RedRock41 · Today 21:44

@UnintentionalArcher has some great advice:

I would suggest:

  • You do the first part of the holiday before your job starts (as another poster suggested) - that should give you two weeks so is almost half the holidays anyway if there are six weeks.
  • You try for a long weekend later in the summer.
  • You offer to your son and his dad that you do the whole of October half term this year.
  • You plan some special (don’t have to be expensive) things to do with your son when you have him and make him aware of these in advance so he has things to look forward to with you.
  • Sit your son down, explain the suggested plan and your reasons, ask for his opinion and his input on nice things to do together.
DaysIllRememberAllMyLife · Today 21:45

If this was the dad posting the responses would be different.

flippinnorastights · Today 21:53

I think this is the poster who was desperate for her son to move in with his dad last year as she had pretty much had enough of parenting. I’m not convinced she’s that keen on finding a solution

Blondeshavemorefun · Today 22:04

Well done on getting a job to pay the bills and give your ds what he needs

juggling work as a single parent is hard

look at it that it’s 4w of aug to cover

you can spend July with him once breaks up from school

if you share holidays that’s 6w so 3 each

you take the first 2 of July. Then dad the 2nd two of August. Then you do 3w of aug and say to ds that he’s welcome to stay at yours - maybe have a friend over for a sleepover - yes he can spend the day by self. Or go to dads if prefers tue Wed Thur

and with you Mon and Fri and weekend so doesn’t seem so far alone

4th week with dad Tue to Fri. Bank hol Monday with you

Dymaxion · Today 22:04

His dad put in a child maintenance claim as soon as he could.

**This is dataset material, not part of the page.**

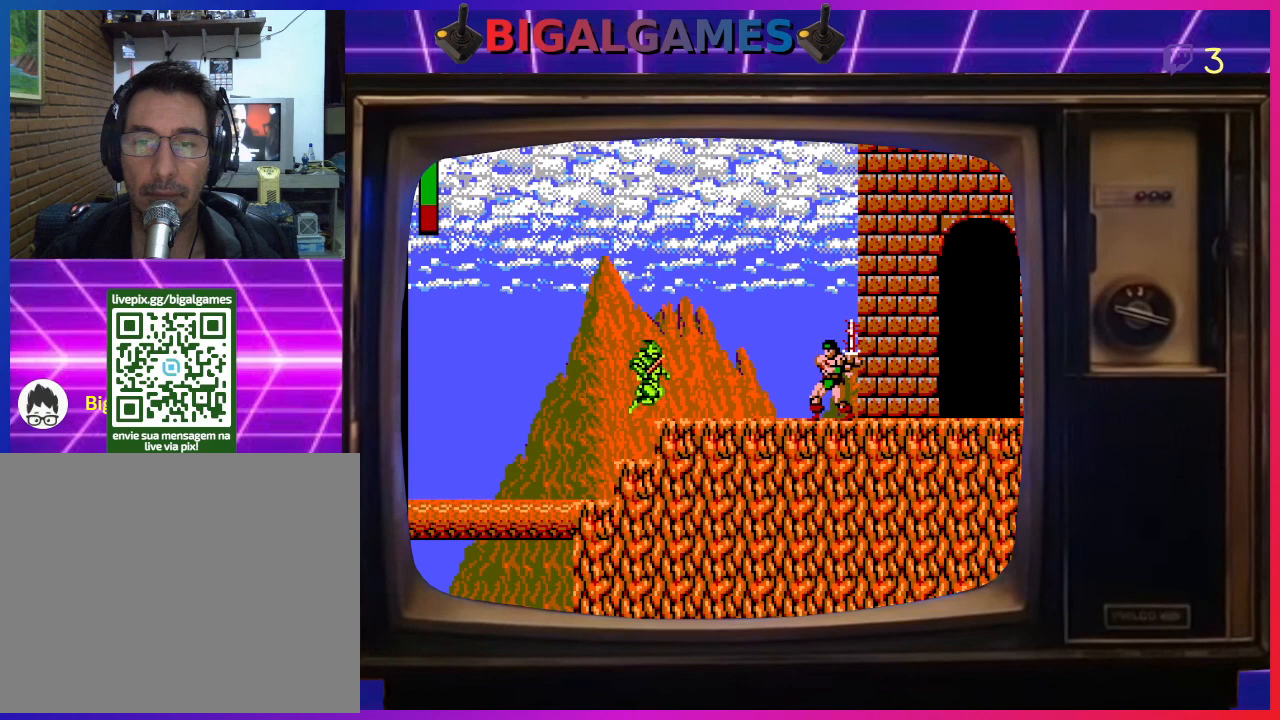
{"buttons": [], "left_stick": "center", "events": [[167, "DPAD_LEFT", "down"], [333, "DPAD_LEFT", "up"]]}
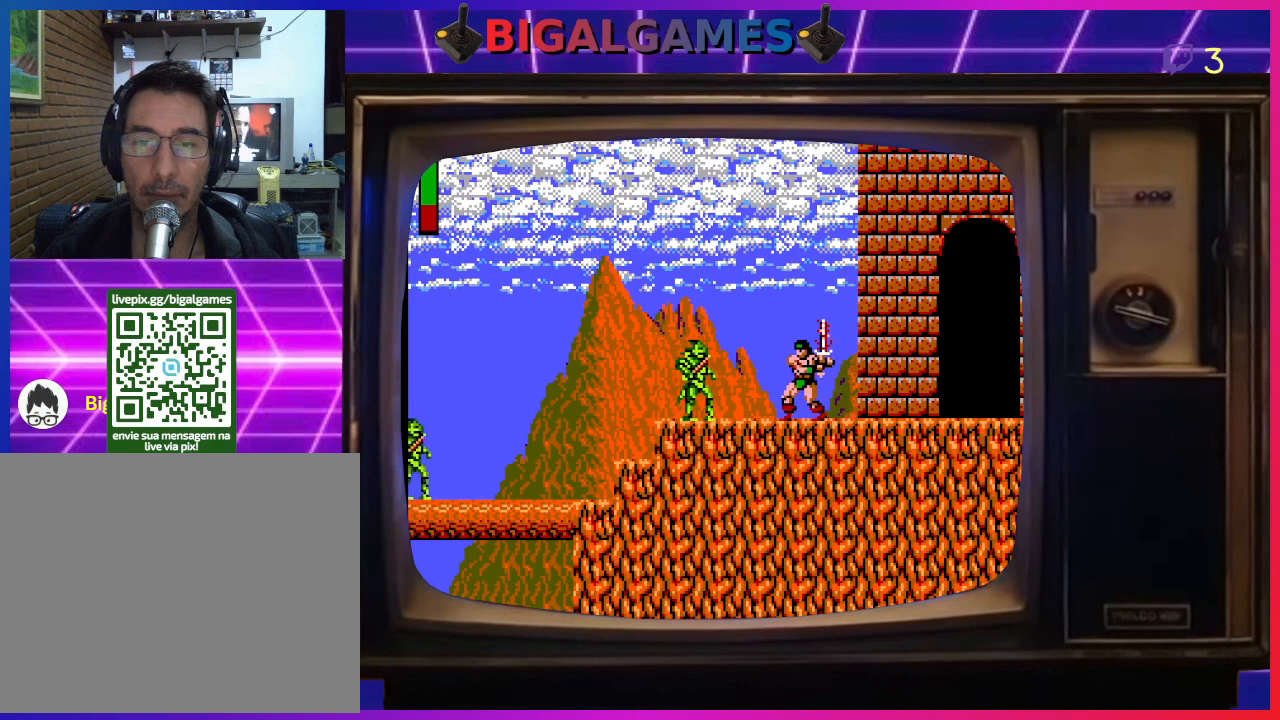
{"buttons": [], "left_stick": "center", "events": [[133, "CROSS", "down"], [267, "CROSS", "up"]]}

Well if you can't work that will not be happening, so it may be in his best interests to support you over the Summer holidays this year. As others have suggested you do the July bit and let him cover August and then get your holidays booked for future school holidays where you can.

Tableforjoan · Today 22:05

Blondeshavemorefun · Today 22:04

Well done on getting a job to pay the bills and give your ds what he needs

juggling work as a single parent is hard

look at it that it’s 4w of aug to cover

you can spend July with him once breaks up from school

if you share holidays that’s 6w so 3 each

you take the first 2 of July. Then dad the 2nd two of August. Then you do 3w of aug and say to ds that he’s welcome to stay at yours - maybe have a friend over for a sleepover - yes he can spend the day by self. Or go to dads if prefers tue Wed Thur

and with you Mon and Fri and weekend so doesn’t seem so far alone

4th week with dad Tue to Fri. Bank hol Monday with you

I’m sorry but did you just say juggling work as a single parent is hard to the parent that does eow and half of holidays.

You must be having a laugh now. Honestly if op was a bloke his balls would have been garters by now on here.